**Material for the task**:
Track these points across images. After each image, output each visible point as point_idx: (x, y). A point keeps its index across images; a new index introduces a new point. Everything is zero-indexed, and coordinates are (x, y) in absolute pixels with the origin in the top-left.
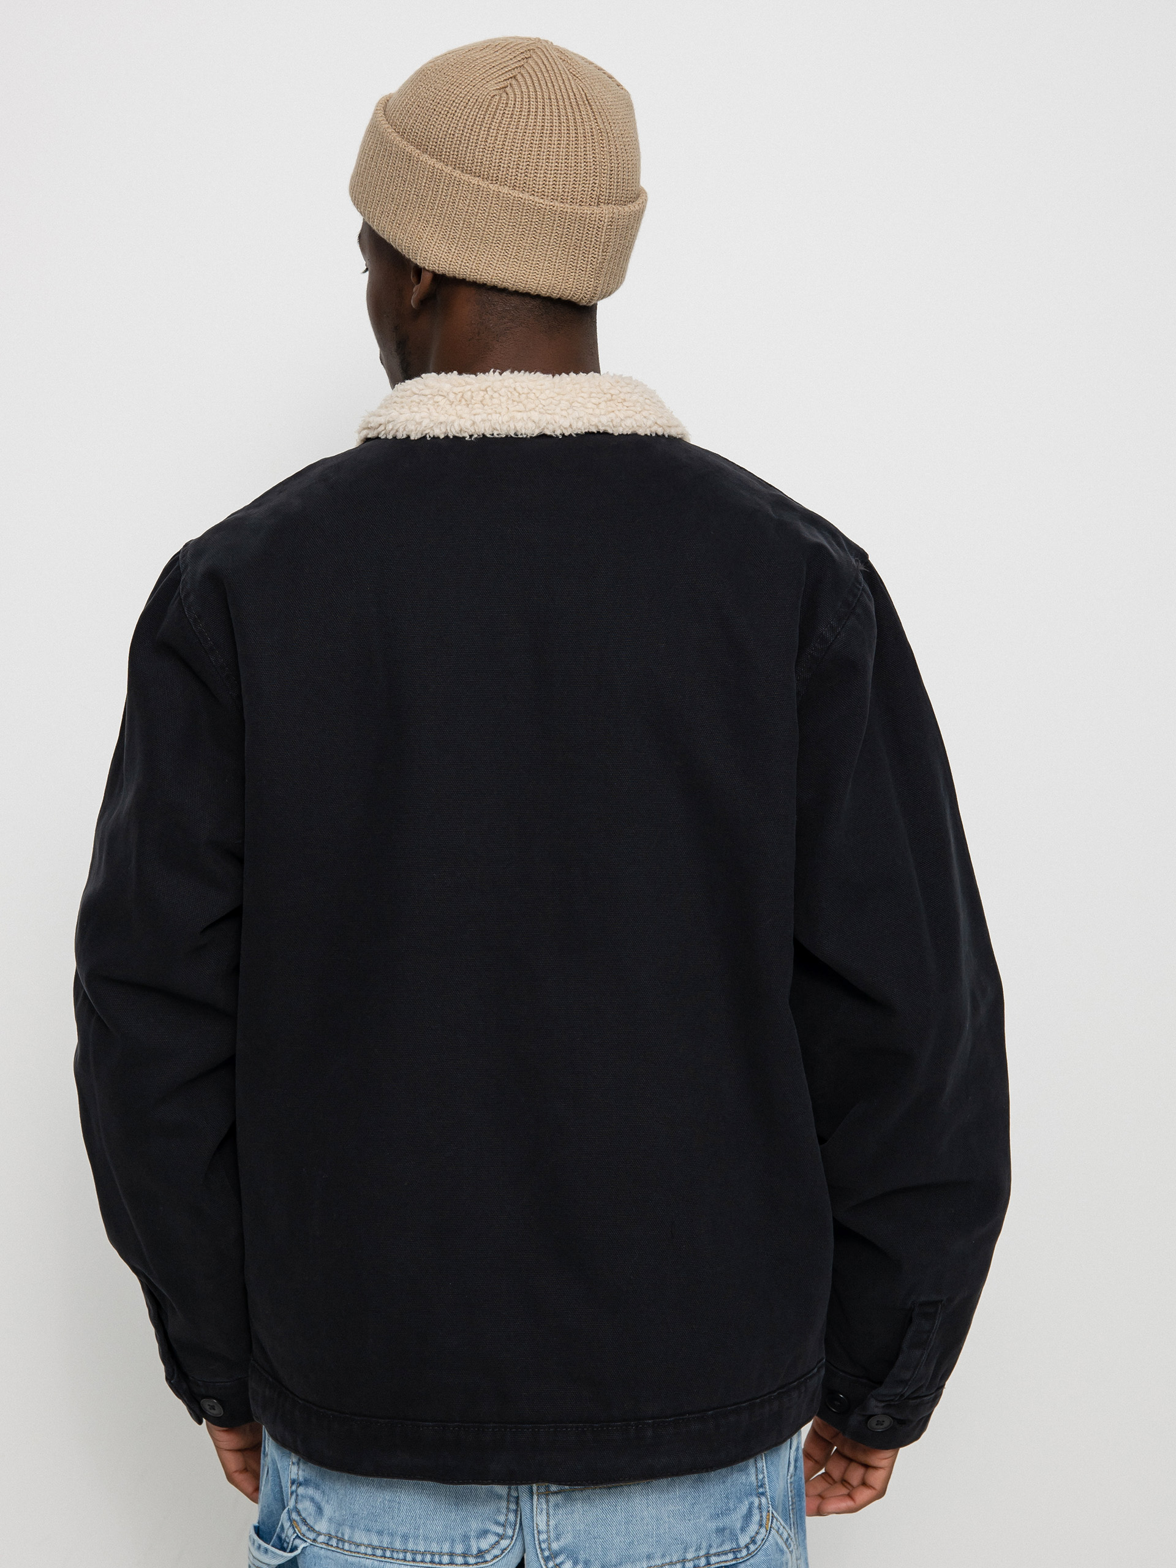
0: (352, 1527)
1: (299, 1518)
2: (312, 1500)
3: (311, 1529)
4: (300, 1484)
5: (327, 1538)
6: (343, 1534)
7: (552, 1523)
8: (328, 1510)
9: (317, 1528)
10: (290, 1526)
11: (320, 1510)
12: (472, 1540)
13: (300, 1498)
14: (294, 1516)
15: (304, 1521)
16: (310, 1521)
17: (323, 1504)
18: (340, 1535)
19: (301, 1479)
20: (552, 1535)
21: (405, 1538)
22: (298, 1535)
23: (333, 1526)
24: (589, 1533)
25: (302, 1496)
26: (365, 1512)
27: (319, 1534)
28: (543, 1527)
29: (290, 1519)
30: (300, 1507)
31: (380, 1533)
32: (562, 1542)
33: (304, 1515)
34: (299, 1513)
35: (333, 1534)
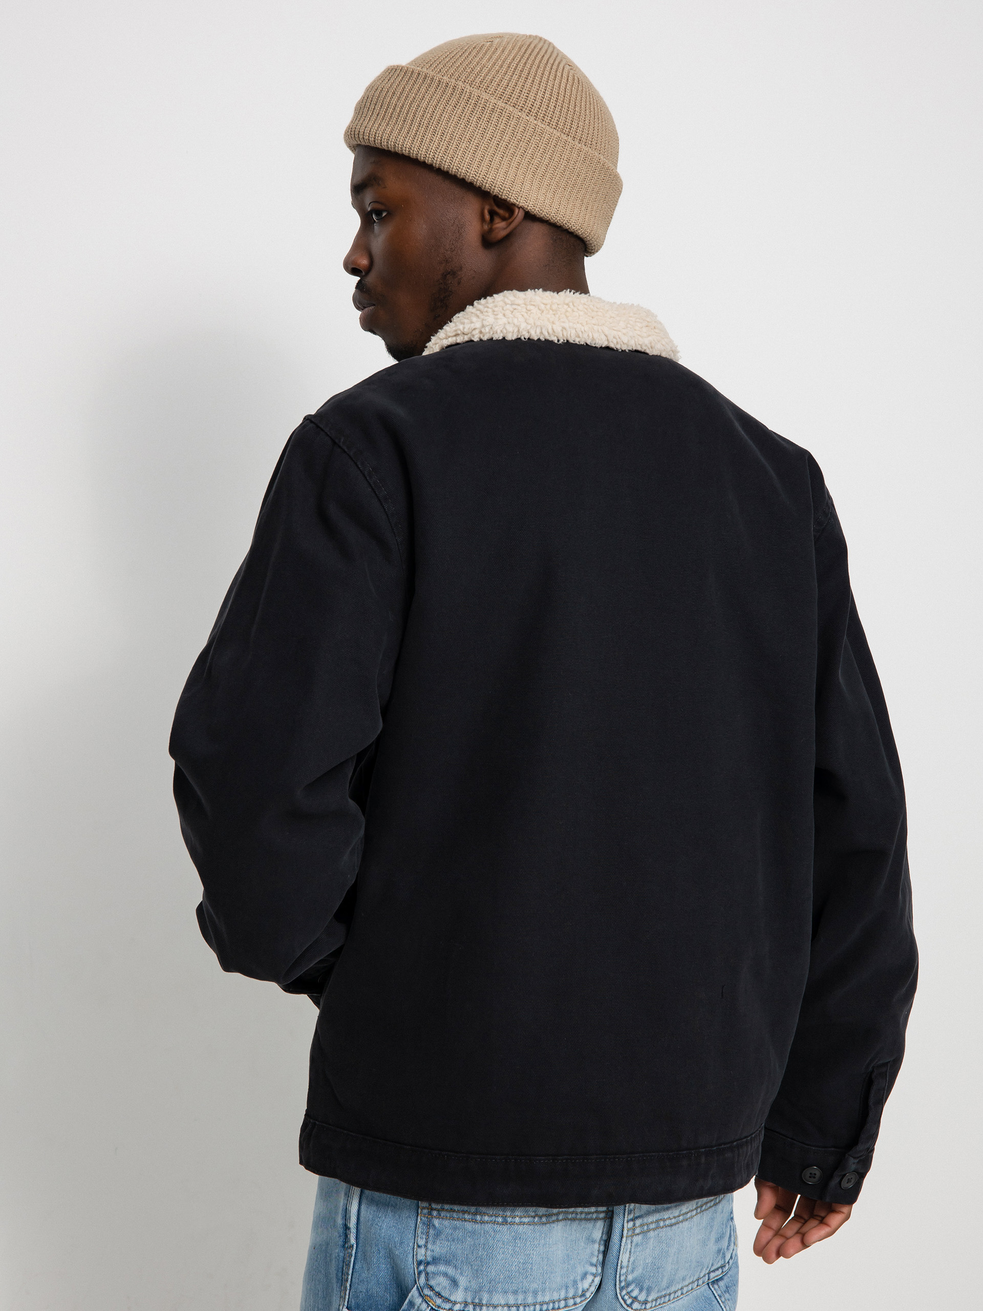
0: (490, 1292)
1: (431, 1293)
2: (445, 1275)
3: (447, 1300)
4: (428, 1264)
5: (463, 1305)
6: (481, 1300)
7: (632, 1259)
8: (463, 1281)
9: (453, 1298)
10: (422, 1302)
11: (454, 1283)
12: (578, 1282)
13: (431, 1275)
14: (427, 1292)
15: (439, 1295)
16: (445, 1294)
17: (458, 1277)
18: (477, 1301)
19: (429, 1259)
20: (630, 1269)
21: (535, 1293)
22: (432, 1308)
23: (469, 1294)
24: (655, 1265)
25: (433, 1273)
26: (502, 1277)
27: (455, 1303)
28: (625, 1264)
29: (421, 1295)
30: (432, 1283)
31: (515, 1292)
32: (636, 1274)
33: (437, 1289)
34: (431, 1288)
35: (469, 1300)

...

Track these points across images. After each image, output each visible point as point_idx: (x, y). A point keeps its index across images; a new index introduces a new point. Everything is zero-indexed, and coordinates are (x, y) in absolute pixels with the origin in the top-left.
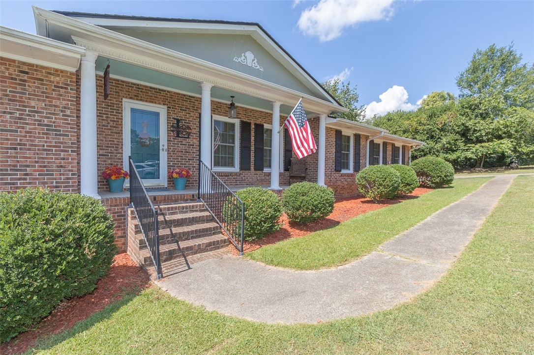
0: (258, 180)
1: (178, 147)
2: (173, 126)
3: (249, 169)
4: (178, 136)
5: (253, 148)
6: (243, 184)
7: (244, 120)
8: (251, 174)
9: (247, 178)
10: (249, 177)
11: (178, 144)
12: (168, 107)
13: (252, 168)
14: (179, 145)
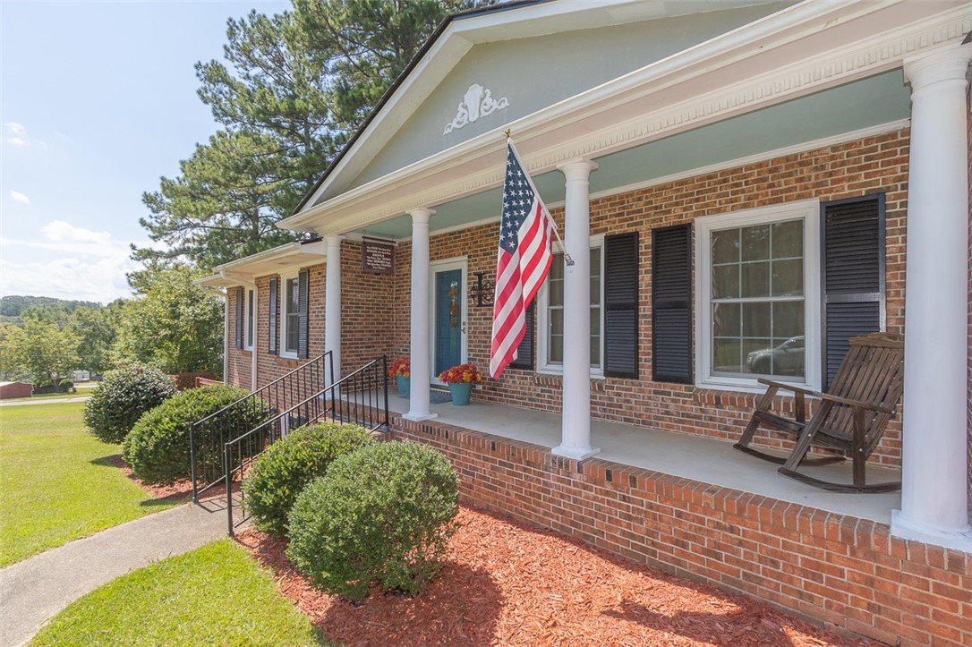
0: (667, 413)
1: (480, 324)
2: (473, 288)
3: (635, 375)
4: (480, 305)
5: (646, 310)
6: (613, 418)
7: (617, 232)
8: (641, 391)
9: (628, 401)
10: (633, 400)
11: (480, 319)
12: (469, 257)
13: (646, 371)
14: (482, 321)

**Exercise objective**:
With the line holding "27: (319, 1534)" as the first and the line holding "34: (299, 1513)" as the last, set down that range of the entries above exactly, and nothing else.

**Result of this exercise**:
27: (319, 1534)
28: (543, 1527)
29: (290, 1519)
30: (300, 1507)
31: (380, 1533)
32: (562, 1542)
33: (304, 1515)
34: (299, 1513)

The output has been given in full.